Henry David Thoreau was an American philosopher, a master at achieving deep thought, and treasured writer during the early 19th century. As a transcendentalist, he believed in the possibility of elevating his thinking beyond the physical and religious world. During his peak of creativity, he left society to live alone in nature for two years. He built his own cabin, hunted and gardened for his meals, and focused on his thoughts without interruption. This led to his writing of the American classic of “Walden; Life in the Woods” which was about self-reliance in living simply and a mandatory read for most high school students.
Mihaly Csikszentmihalyi is a contemporary expert on concentration. His life’s work centers around how the brain can achieve a state of being in the zone of concentration without being interrupted. He coined this state as flow. When achieving this state of mind, he found significant performance boosts and increases in creative thought. Believing that this focus helps to provide clarity where ideas and insights are born.

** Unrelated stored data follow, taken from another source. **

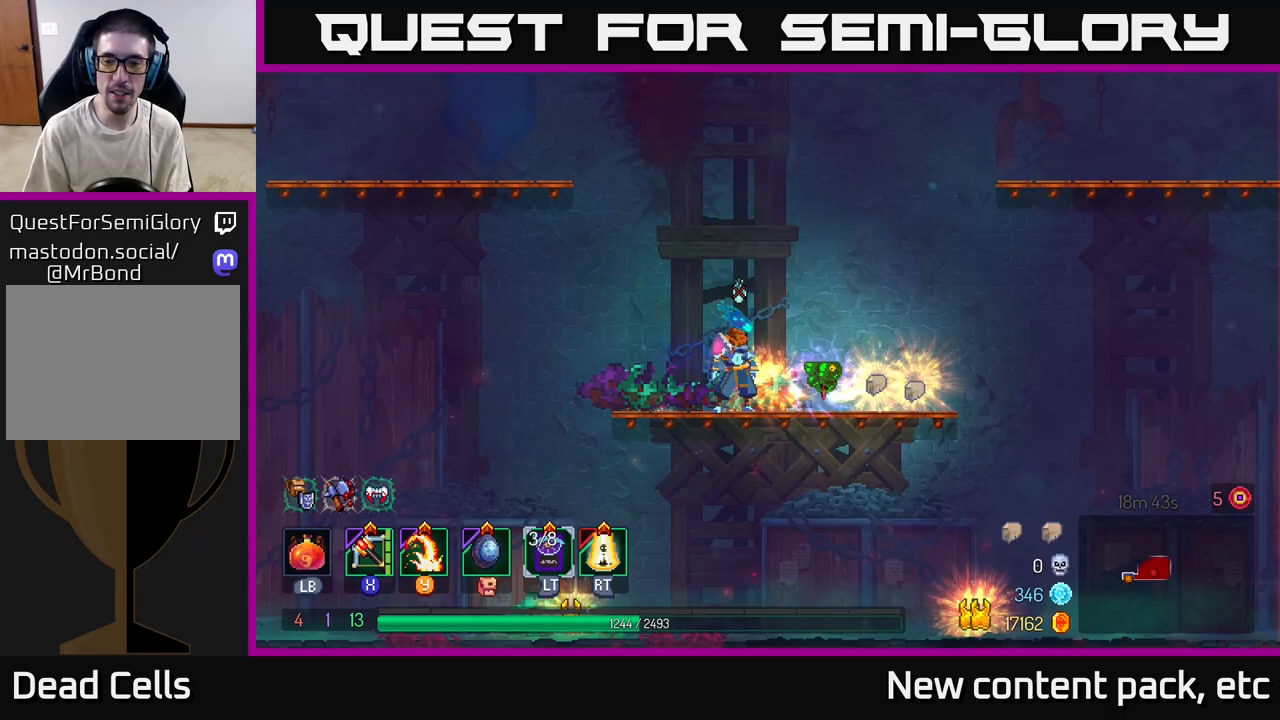
{"buttons": [], "left_stick": "center", "right_stick": "center", "events": [[67, "R1", "up"], [267, "left_stick", "right"], [450, "left_stick", "center"]]}
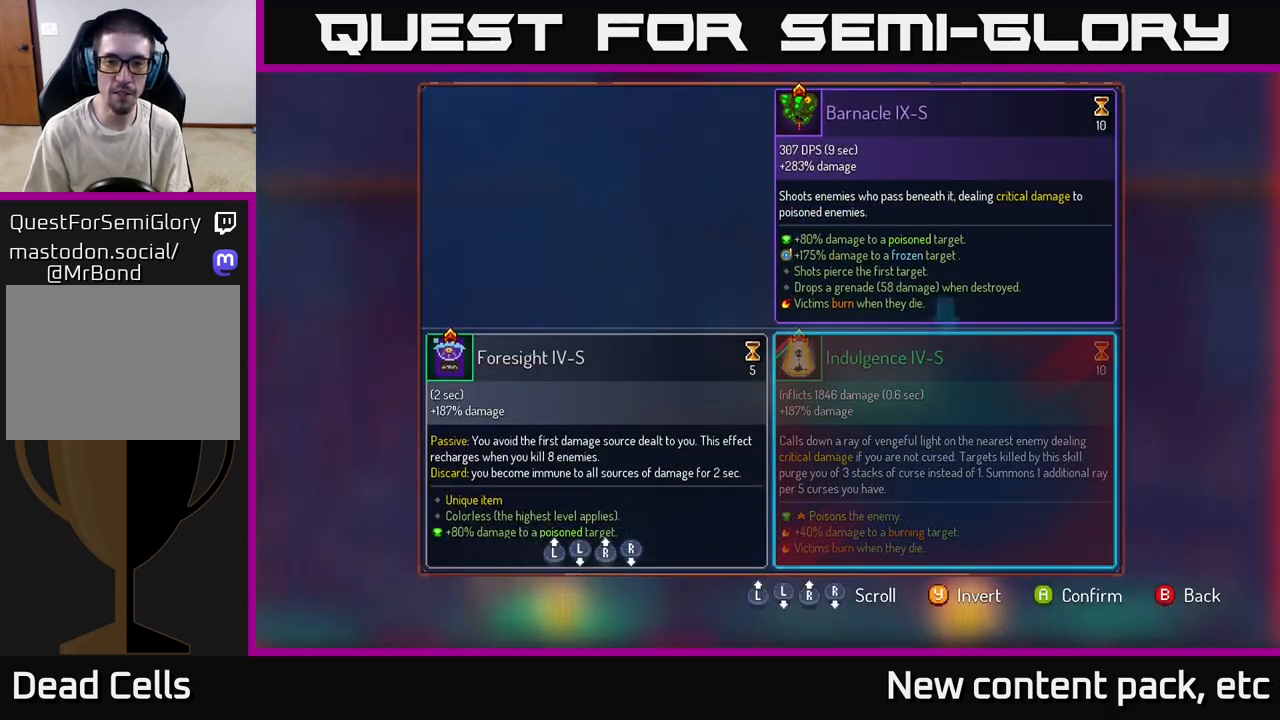
{"buttons": [], "left_stick": "left", "right_stick": "center", "events": [[400, "left_stick", "left"]]}
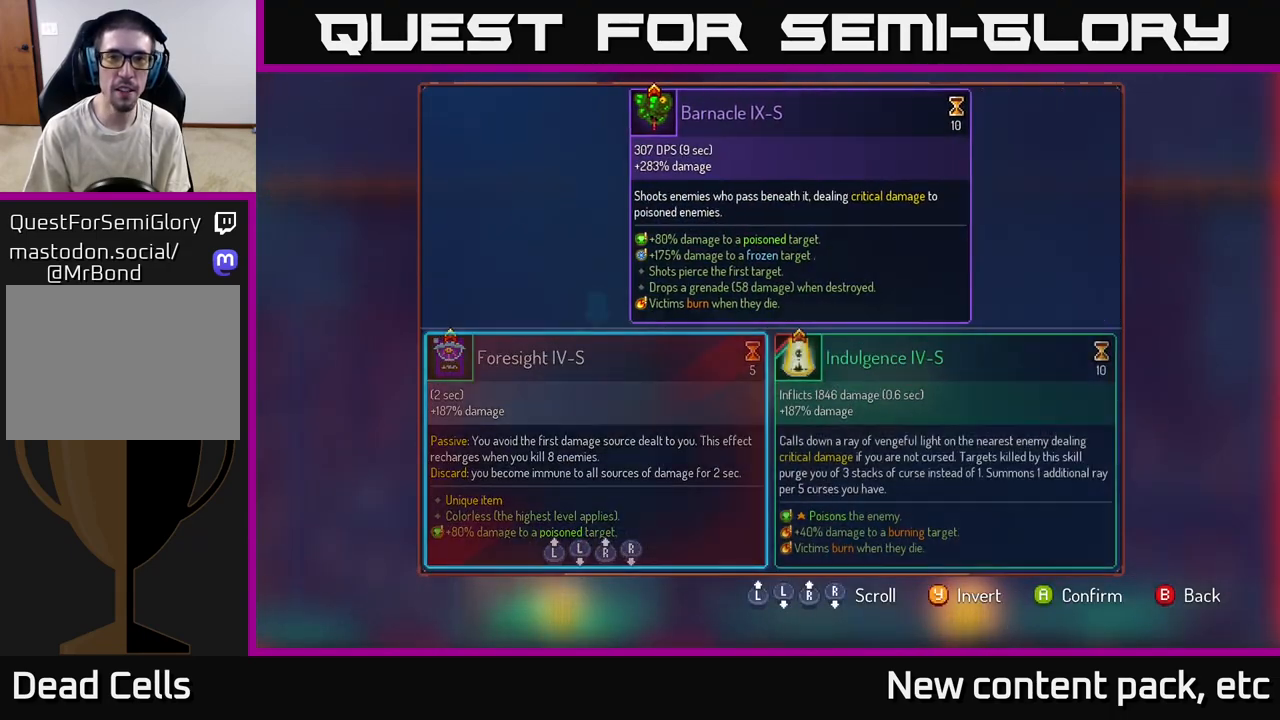
{"buttons": ["R1"], "left_stick": "center", "right_stick": "center", "events": [[50, "left_stick", "center"], [217, "B", "down"], [283, "B", "up"], [383, "R1", "down"]]}
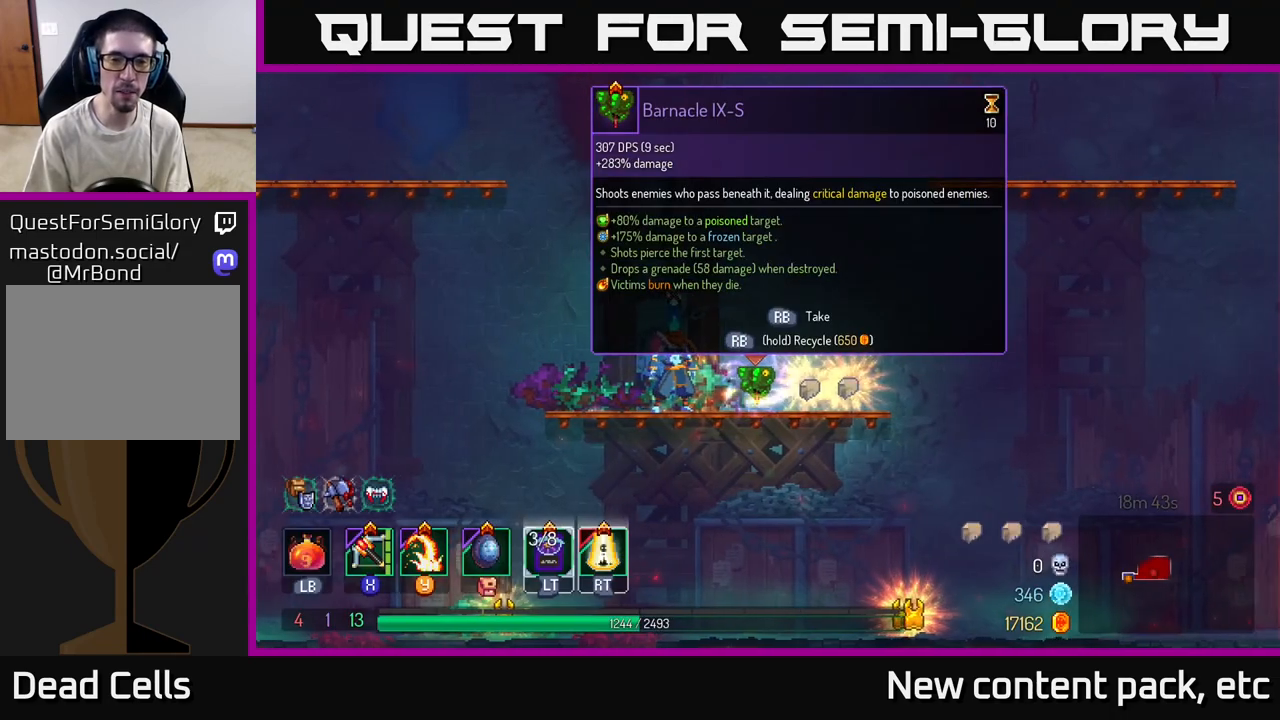
{"buttons": ["R1"], "left_stick": "center", "right_stick": "center", "events": []}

This state of extreme concentration is essential to achieving creative enlightenment. This state of mind is also hard to achieve as an individual and even harder for a group of people to achieve this state of mind together. People naturally create distractions making flow harder to get into. Flow can be enabled though, by having breakout sessions where individuals are asked to concentrate and reflect individually. Having two or more people mentally sync to achieve flow would be a second-order state of mind. This dynamic comes from significant time spent together where individual nuances and prompts are known and enabled by the team.
General Ulysses S. Grant was a quiet introvert. He was also lauded for his calmness when under great pressure. The typical battlefield Commander is in a triage state during combat operations as they try to process and react to the excessive amounts of information that bombards them. During the Civil War, however, Grant being extremely thoughtful, would whittle sticks outside of his command tent to help his strategic thinking. Achieving a close state of flow, Grant was a master at cutting out unnecessary distractions to give his full mental attention to the most important quandaries.
Operational managers succeed if they have refined their executive thought process. Their decision-making ability is quick and based on the repetition of experience. This thought process is also shallow and of low value. Complex issues take time with deeper thought to process and analyze. If an executive spends most of their time focusing on making quick decisions, they will also fill their schedules with these items because it will give them a false sense of productivity. Shallow thinking pays attention to symptoms instead of causes. This executive thought process never achieves problem resolution because it has defaulted to the first order symptom that never achieves the creative and deeper levels needed to effectively problem solve.
If executive thought remains persistent, the person becomes susceptible to loud noises. Instead of taking proactive measures, their gut instinct is to react even if the item is of low value to the overall strategy. If you become vulnerable to the issues of the day, you will turn your thinking to a checklist. At the end of the checklist, your mental capacity will be tapped out of energy to put into original thought and creativity.
Morten Hansen has spent the last few years researching high achievers in the workplace. He found that the most successful workers were the ones that worked less. The key to their success was that they were highly selective over their priorities and strategic in letting go of many opportunities. With their laser focus on a few priorities, they were able to perform masterful work instead of doing average work on numerous tasks.
Born in the 1850s to vineyard owners, Joseph Joffre, found himself at an early age as a career military officer in the French Army. Spending his early career as a military engineer traveling throughout the French colonies of Mali and Madagascar he became know for his proactive nature. This led to his promotion to General in a move to infuse the French army with more aggressive Generals instead of defensive ones.
At the beginning of World War One, Germany, invoked the Schlieffen Plan which would amass 28 Army Corps, greater than 250,000 soldiers, and send them through the Ardennes Forest in Belgium. This would enable the German army to attack the French left flank and subsequently capture Paris. The French overwhelmed then retreated to approximately thirty miles away from Paris. Marshal Joffre was ordered to protect Paris all costs and instinctively disobeyed the order.
He believed that he could counter-attack an overstretched German Army and nullify their advance. The counter-attack worked and was later known as the First Battle of the Marne. By using the clarity of thought and speed to attack, these actions were later regarded as what saved Paris from falling to the Germans and a quick end to the war.
Joffre regarded as a unique General that broke from the conventional norms with ease. Generals during active wars typically get less than four to five hours of sleep per night. Joffre, however, rested a sound 7 hours per sleep at night with no disruptions. His sleep was not to be disturbed as he felt it was necessary for him to be rested and operate at peak efficiency. He looked upon himself as an athlete that had to achieve the highest performance. Present-day research backs up Joffre’s beliefs where studies repeatedly emphasize the importance of rest for brain functioning.
One key military command attribute of cognitive flexibility was recently researched by Washington State University. Cognitive flexibility deals with a function of the brain and its ability to change thinking based on new information. The study found that a lack of sleep significantly reduced cognitive flexibility. Joffre, one-hundred years earlier knew the importance and impact of the decisions that he was making and used sleep to ensure he maintained his clarity of thought.